(Records drawn from a dataset)
+ + +
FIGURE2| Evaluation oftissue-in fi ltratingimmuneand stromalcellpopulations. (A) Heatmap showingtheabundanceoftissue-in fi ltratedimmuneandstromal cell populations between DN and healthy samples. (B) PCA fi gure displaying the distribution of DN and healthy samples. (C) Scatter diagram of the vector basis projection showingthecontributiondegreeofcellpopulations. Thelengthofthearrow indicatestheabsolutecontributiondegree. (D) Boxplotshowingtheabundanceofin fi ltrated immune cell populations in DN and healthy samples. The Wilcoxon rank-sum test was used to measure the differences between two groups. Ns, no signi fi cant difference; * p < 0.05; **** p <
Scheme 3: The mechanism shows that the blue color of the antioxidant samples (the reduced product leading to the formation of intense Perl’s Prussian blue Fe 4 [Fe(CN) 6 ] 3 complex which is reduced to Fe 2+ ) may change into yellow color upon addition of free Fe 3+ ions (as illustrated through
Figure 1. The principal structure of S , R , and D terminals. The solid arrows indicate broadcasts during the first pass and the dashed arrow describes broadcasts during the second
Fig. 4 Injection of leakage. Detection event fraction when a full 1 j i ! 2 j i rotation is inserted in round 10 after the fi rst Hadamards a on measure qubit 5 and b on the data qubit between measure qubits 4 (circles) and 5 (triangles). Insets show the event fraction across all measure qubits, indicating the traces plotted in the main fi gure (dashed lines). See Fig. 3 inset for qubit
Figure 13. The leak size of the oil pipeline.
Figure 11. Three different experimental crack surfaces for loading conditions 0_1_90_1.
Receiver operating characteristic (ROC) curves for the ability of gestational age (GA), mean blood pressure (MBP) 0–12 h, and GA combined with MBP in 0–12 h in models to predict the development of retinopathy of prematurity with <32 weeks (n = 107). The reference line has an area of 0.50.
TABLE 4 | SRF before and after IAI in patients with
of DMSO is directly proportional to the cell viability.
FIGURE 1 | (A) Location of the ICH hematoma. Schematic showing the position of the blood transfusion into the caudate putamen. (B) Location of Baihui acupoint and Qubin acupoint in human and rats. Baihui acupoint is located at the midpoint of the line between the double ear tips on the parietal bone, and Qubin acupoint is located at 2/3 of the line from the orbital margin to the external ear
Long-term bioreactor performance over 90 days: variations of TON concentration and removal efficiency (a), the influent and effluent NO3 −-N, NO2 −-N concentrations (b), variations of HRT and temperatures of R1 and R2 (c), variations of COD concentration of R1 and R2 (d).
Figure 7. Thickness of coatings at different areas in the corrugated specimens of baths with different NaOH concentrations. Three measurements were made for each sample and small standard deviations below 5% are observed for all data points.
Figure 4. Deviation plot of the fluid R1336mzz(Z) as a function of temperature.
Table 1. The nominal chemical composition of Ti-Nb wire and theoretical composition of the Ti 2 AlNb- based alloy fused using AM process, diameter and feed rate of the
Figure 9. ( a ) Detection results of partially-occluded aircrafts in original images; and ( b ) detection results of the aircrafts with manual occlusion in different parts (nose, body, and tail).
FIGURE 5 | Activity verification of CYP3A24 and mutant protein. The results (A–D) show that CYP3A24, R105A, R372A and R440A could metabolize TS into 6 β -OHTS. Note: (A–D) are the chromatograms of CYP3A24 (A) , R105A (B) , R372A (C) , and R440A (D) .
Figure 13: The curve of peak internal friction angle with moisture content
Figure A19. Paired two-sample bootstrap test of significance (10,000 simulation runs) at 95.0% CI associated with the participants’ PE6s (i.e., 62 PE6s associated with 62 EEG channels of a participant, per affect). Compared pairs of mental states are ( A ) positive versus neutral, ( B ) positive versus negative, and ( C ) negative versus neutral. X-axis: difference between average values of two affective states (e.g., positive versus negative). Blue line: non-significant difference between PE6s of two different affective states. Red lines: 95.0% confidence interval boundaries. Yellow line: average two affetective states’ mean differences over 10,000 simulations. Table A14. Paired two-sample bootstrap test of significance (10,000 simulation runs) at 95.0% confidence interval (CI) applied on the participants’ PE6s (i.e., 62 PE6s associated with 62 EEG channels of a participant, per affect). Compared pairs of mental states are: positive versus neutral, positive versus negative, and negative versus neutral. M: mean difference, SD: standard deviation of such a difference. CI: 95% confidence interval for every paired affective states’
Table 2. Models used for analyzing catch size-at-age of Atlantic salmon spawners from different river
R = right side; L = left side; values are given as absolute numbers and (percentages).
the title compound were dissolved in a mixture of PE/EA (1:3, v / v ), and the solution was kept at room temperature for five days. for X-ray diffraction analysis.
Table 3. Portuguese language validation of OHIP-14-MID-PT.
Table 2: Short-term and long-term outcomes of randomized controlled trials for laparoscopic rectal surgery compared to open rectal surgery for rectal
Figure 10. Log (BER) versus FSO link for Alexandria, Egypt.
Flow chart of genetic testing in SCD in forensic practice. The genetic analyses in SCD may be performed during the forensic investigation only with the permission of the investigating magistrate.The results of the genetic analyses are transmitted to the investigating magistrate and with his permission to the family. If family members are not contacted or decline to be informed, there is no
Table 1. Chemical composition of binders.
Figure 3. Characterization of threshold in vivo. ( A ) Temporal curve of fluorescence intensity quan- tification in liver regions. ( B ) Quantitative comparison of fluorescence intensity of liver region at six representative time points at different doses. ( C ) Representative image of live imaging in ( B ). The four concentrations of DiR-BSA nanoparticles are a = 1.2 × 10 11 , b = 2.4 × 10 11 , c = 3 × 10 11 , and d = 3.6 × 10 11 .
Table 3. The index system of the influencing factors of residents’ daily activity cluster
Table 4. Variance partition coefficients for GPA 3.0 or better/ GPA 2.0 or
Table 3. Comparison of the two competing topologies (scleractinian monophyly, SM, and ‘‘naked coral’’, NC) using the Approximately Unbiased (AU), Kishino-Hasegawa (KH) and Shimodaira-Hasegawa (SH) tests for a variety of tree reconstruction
+ + +
_Requirement_: Show all lines above that contain "Three".

_Response below_:
Figure 11. Three different experimental crack surfaces for loading conditions 0_1_90_1.
Figure 7. Thickness of coatings at different areas in the corrugated specimens of baths with different NaOH concentrations. Three measurements were made for each sample and small standard deviations below 5% are observed for all data points.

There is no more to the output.